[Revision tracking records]
+---+
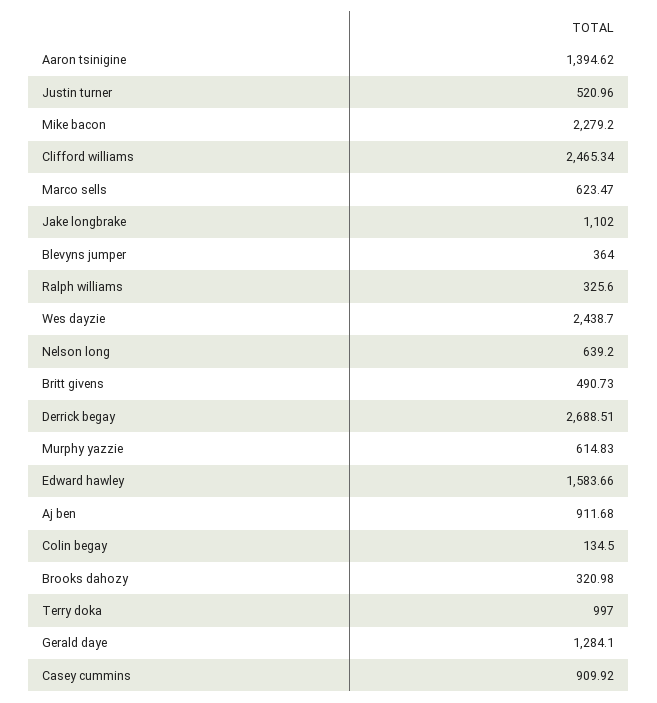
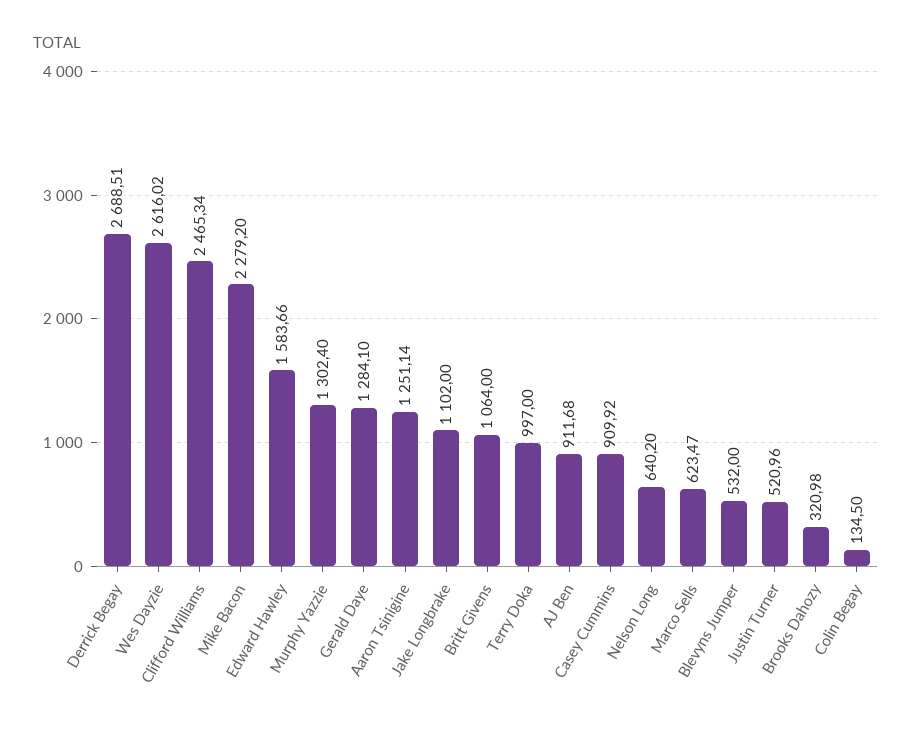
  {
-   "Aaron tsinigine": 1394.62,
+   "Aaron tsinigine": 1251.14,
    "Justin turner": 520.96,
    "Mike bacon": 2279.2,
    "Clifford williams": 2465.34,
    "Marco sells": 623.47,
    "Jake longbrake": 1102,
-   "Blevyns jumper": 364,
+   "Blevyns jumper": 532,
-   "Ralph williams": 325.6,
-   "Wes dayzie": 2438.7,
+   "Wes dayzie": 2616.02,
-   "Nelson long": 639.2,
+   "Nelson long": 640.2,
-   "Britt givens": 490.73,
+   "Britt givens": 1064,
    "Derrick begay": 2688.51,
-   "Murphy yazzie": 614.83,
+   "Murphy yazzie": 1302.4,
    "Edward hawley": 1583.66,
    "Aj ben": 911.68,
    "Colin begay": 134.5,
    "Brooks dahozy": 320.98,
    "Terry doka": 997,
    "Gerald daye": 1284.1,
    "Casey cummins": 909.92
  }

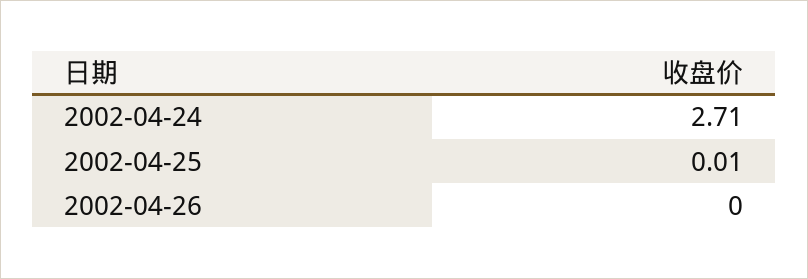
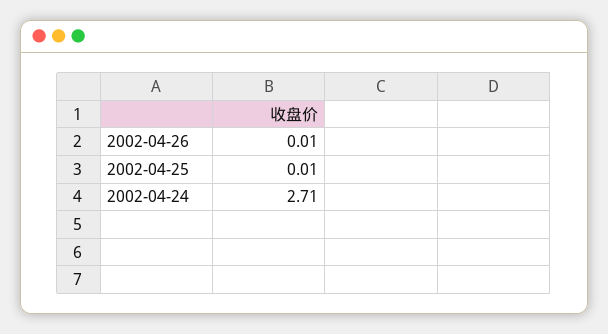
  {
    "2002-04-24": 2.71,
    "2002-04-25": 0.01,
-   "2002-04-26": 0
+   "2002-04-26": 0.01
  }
+---+
Lines with "jumper" in the records above: copy every one of them.

-   "Blevyns jumper": 364,
+   "Blevyns jumper": 532,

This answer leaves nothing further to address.